Isolation of antioxidant constituents from Combretum apiculatum subsp. apiculatum

Abstract

Species of the family Combretaceae are used extensively in traditional medicine against inflammation and infections, and although antibacterial activity has been reported in non-polar extracts, further rationale for the widespread use of the Combretaceae is expected to exist. Methanol extracts of leaves of ten different Combretum species were evaluated for antioxidant activity by spraying TLC chromatograms of each leaf extract with 2, 2-diphenyl-1- picrylhydrazyl (DPPH). Compounds with antioxidant activity were detected by bleaching of the purple DPPH colour. Leaf extracts of Combretum apiculatum subsp. apiculatum had the most antioxidant compounds. This species was consequently selected for phytochemical investigation. A DPPH assay-directed fractionation of the leaf extracts of C. apiculatum led to the isolation of four antioxidant compounds from the ethyl acetate and butanol soluble fractions. The structures of the compounds were determined by spectroscopic analyses (1H-NMR, 13CNMR and MS) and identified as: cardamonin (1), pinocembrin (2), quercetrin (3) and kaempferol (4). In a quantitative antioxidant assay, the more polar fractions (ethyl acetate and butanol) obtained by solvent-solvent fractionation had the highest antioxidant activity among the solvent fractions obtained from C. apiculatum, with EC50 values of 3.91 ± 0.02 and 2.44 ± 0.02 μg/mL respectively. Of the four isolated compounds, quercetrin (4) and kaempferol (3) had the strongest antioxidant activity, with EC50 values of 11.81 ± 85 and 47.36 ± 0.03 μM respectively. Cardamonin (1) and pinocembrin (2) did not demonstrate strong activity. L-ascorbic acid was used as standard antioxidant agent (EC50 = 13.37 ± 0.20 μM or 2.35 μg/mL). The cytotoxicity of cardamonin and pinocembrin was evaluated on Vero kidney cells using the MTT (3-(4, 5-dimethylthiazol)-2,5-diphenyl tetrazolium bromide) assay with berberine as positive control. At concentrations higher than 50 μg/ml of cardamonin or pinocembrin, the cells were not viable. Cardamonin was more toxic (LC50 = 1.97 μg/ml) than pinocembrin (LC50 = 29.47 μg/ml) and even the positive control, berberine (LC50 = 12.35 μg/ml).

● **Given data**
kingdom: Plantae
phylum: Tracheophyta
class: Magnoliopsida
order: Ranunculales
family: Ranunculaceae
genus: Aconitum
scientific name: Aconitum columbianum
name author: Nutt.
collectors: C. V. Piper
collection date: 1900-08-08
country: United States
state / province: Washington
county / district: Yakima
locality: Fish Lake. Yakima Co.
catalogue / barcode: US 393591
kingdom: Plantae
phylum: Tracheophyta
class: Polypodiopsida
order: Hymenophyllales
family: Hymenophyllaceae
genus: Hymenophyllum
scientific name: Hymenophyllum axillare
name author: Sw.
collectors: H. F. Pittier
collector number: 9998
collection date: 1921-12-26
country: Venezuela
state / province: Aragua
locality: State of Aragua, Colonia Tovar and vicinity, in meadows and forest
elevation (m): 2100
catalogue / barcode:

● **Aim of the task**
Please copy the abstract on antioxidant compounds from Combretum apiculatum word for word, including its title.

● **Answer area**
Isolation of antioxidant constituents from Combretum apiculatum subsp. apiculatum

Abstract

Species of the family Combretaceae are used extensively in traditional medicine against inflammation and infections, and although antibacterial activity has been reported in non-polar extracts, further rationale for the widespread use of the Combretaceae is expected to exist. Methanol extracts of leaves of ten different Combretum species were evaluated for antioxidant activity by spraying TLC chromatograms of each leaf extract with 2, 2-diphenyl-1- picrylhydrazyl (DPPH). Compounds with antioxidant activity were detected by bleaching of the purple DPPH colour. Leaf extracts of Combretum apiculatum subsp. apiculatum had the most antioxidant compounds. This species was consequently selected for phytochemical investigation. A DPPH assay-directed fractionation of the leaf extracts of C. apiculatum led to the isolation of four antioxidant compounds from the ethyl acetate and butanol soluble fractions. The structures of the compounds were determined by spectroscopic analyses (1H-NMR, 13CNMR and MS) and identified as: cardamonin (1), pinocembrin (2), quercetrin (3) and kaempferol (4). In a quantitative antioxidant assay, the more polar fractions (ethyl acetate and butanol) obtained by solvent-solvent fractionation had the highest antioxidant activity among the solvent fractions obtained from C. apiculatum, with EC50 values of 3.91 ± 0.02 and 2.44 ± 0.02 μg/mL respectively. Of the four isolated compounds, quercetrin (4) and kaempferol (3) had the strongest antioxidant activity, with EC50 values of 11.81 ± 85 and 47.36 ± 0.03 μM respectively. Cardamonin (1) and pinocembrin (2) did not demonstrate strong activity. L-ascorbic acid was used as standard antioxidant agent (EC50 = 13.37 ± 0.20 μM or 2.35 μg/mL). The cytotoxicity of cardamonin and pinocembrin was evaluated on Vero kidney cells using the MTT (3-(4, 5-dimethylthiazol)-2,5-diphenyl tetrazolium bromide) assay with berberine as positive control. At concentrations higher than 50 μg/ml of cardamonin or pinocembrin, the cells were not viable. Cardamonin was more toxic (LC50 = 1.97 μg/ml) than pinocembrin (LC50 = 29.47 μg/ml) and even the positive control, berberine (LC50 = 12.35 μg/ml).